▸ TASK STATEMENT:
How many lines in the records below contain the word "JSON"? Reply with the number alone.

▸ SOURCE DATA:
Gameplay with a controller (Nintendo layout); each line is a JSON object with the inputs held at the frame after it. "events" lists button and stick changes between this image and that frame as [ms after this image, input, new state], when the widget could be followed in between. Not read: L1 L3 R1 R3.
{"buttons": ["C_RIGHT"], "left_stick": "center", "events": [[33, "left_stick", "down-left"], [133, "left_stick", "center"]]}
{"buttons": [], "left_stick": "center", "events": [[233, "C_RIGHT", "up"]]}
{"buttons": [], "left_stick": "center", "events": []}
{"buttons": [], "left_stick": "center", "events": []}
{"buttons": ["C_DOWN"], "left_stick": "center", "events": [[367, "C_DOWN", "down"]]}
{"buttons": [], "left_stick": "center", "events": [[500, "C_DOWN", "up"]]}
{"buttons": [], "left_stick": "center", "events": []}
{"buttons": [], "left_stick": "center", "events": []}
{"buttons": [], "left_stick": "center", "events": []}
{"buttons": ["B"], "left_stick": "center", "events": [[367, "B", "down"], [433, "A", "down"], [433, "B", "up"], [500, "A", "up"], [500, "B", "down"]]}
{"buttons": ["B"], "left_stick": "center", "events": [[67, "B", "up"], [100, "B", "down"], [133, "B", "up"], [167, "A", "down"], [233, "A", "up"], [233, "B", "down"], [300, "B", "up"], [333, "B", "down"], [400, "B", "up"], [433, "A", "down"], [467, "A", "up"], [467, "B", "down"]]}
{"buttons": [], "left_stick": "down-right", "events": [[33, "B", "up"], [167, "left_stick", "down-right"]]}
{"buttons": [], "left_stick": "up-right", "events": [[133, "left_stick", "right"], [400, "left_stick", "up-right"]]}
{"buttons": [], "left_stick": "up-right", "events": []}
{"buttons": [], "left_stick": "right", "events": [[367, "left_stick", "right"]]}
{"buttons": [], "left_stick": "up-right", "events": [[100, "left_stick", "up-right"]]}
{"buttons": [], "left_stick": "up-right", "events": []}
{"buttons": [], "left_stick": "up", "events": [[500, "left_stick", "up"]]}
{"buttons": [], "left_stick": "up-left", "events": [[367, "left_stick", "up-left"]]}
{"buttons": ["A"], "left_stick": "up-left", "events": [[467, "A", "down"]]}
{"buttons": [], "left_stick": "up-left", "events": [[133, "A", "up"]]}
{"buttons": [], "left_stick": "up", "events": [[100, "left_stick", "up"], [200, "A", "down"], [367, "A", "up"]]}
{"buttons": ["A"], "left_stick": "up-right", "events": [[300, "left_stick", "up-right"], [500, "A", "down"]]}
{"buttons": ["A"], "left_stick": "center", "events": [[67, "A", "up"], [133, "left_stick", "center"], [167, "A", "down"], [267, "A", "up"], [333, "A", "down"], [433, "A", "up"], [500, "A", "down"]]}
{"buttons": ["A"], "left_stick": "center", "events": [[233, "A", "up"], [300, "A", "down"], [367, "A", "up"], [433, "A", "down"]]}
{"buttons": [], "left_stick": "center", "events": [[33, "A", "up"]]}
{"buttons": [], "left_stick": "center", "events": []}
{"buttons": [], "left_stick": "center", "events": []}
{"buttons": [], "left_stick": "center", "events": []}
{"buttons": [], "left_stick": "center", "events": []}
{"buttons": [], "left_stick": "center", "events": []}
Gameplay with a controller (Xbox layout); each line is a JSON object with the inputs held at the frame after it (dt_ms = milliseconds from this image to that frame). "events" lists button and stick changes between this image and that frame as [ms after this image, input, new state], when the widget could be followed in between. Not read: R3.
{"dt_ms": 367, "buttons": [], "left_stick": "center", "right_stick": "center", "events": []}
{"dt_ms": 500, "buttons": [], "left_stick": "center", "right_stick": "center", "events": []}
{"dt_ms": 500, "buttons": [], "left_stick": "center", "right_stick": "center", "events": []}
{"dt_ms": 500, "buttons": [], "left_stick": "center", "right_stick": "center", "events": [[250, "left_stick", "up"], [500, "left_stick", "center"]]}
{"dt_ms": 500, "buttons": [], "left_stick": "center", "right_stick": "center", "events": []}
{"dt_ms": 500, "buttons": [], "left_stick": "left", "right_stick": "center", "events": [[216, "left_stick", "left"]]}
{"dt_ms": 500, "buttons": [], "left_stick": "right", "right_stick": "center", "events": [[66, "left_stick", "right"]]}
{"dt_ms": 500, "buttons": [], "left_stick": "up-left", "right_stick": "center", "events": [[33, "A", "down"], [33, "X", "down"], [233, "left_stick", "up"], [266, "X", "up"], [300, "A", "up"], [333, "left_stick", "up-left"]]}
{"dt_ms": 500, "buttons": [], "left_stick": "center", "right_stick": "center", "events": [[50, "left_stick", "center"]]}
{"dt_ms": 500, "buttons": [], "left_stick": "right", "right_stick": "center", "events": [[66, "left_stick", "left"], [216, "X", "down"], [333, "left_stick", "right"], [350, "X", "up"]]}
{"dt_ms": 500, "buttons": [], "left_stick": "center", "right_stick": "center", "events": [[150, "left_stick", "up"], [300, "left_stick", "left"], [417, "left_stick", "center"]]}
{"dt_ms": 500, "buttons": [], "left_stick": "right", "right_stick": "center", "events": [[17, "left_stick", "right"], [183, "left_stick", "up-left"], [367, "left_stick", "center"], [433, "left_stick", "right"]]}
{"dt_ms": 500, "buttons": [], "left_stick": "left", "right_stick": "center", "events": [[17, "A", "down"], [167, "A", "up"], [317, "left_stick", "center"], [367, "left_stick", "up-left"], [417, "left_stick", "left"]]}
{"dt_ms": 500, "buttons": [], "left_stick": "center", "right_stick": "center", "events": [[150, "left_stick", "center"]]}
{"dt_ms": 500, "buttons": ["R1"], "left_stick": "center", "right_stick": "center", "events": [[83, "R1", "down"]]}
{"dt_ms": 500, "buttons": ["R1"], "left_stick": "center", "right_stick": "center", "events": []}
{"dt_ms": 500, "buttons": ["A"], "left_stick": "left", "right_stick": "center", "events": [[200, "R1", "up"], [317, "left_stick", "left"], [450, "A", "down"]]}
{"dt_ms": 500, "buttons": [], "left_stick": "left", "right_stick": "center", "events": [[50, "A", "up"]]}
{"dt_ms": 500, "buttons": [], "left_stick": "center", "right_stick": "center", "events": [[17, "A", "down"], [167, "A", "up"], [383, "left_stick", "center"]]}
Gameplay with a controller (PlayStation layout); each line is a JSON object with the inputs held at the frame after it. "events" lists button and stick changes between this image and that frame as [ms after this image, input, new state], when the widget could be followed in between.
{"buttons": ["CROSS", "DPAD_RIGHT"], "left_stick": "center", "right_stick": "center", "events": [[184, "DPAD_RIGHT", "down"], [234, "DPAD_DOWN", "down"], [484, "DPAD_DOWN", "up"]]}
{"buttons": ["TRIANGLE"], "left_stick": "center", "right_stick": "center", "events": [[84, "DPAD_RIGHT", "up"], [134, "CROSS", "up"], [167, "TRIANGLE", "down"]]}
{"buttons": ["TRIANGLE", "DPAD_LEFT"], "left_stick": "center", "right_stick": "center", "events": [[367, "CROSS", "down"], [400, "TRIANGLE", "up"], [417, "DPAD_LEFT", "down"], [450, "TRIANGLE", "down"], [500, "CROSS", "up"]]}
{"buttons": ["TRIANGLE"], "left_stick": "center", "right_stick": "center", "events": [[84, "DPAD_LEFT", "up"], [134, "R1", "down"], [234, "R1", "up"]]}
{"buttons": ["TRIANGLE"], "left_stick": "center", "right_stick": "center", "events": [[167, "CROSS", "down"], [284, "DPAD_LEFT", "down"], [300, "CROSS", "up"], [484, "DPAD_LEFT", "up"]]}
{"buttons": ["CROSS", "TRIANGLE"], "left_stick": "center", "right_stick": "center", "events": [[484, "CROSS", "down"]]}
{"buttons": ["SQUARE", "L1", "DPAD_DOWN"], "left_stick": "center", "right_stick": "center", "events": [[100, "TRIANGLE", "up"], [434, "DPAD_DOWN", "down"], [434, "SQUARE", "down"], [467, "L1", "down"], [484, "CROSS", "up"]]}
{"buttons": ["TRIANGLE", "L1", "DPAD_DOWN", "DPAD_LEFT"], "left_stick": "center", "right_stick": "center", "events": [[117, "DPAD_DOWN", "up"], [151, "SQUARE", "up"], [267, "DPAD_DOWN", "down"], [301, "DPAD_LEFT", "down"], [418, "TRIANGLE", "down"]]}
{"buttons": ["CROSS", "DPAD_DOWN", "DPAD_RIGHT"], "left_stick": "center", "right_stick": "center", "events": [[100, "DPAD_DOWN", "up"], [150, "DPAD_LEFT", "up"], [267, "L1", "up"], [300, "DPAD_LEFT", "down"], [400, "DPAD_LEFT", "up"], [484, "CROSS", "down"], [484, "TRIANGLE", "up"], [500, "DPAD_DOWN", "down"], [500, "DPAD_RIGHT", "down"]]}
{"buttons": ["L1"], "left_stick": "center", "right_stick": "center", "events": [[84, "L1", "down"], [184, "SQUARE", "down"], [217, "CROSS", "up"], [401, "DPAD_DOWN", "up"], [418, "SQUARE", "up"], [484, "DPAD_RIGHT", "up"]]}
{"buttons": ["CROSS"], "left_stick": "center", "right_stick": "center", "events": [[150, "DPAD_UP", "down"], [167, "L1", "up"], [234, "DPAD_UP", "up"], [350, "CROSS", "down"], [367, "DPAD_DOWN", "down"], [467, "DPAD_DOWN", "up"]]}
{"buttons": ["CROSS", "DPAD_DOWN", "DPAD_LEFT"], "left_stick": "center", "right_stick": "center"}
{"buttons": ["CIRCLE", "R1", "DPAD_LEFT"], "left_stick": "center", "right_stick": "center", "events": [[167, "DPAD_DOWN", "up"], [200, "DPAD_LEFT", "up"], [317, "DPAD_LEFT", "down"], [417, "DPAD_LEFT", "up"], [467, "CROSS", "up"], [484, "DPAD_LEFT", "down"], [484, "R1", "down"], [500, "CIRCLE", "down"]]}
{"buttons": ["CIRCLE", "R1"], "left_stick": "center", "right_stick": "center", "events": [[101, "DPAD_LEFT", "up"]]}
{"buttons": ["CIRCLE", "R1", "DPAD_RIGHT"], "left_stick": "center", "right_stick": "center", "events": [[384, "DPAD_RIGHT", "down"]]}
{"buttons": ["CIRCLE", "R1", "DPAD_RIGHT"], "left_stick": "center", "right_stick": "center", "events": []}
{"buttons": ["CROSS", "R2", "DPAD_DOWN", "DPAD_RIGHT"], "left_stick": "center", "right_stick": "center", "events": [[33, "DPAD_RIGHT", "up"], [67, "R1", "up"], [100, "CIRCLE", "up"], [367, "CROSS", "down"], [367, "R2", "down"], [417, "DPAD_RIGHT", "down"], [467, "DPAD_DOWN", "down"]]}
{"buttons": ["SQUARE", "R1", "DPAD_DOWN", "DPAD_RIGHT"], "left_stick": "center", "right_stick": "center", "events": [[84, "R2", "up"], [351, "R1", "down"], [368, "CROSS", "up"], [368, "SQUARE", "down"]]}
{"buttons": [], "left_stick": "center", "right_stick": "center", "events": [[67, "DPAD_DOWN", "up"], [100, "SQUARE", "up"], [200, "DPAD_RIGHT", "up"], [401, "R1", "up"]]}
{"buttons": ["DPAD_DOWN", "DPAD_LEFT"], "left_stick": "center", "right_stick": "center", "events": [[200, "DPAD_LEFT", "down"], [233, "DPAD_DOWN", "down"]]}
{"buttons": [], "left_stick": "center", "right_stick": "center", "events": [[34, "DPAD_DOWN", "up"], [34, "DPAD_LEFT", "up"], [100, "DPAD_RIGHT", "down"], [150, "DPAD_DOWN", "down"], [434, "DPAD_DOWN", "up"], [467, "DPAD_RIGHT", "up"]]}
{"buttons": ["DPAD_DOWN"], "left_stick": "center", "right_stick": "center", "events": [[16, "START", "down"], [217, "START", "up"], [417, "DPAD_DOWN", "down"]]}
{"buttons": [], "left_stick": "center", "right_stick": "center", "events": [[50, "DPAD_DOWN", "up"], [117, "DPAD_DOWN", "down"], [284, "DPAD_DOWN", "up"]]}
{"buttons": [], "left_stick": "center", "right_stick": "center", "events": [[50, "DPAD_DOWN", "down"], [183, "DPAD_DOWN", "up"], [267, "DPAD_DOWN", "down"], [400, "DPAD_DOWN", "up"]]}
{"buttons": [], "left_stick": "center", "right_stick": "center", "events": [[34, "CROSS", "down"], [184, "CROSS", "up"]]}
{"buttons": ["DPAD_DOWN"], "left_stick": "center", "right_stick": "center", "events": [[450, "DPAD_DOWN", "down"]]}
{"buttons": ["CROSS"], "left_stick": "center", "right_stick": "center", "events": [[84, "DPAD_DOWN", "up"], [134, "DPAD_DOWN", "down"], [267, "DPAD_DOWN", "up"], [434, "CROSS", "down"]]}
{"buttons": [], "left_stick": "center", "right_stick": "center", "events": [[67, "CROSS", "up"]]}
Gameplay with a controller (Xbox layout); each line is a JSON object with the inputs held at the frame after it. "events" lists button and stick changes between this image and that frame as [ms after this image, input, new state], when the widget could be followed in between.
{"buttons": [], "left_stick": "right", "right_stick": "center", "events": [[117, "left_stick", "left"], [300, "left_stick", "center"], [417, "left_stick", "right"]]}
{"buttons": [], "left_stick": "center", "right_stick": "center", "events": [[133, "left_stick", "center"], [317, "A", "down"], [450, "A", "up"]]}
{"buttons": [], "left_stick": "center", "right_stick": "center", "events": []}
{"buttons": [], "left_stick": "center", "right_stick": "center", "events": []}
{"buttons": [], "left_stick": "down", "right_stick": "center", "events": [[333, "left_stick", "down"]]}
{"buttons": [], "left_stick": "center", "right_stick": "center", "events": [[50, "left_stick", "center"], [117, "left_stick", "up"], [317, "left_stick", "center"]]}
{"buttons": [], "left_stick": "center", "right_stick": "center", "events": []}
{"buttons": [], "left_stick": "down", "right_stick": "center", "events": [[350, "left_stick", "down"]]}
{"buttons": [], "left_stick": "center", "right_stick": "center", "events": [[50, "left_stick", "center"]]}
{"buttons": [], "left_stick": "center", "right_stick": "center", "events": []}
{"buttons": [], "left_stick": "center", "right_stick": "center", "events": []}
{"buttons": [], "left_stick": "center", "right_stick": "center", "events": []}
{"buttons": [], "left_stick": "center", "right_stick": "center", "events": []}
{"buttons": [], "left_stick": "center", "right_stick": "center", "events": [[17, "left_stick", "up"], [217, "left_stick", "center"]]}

▸ SOLUTION TO THIS EXERCISE:
4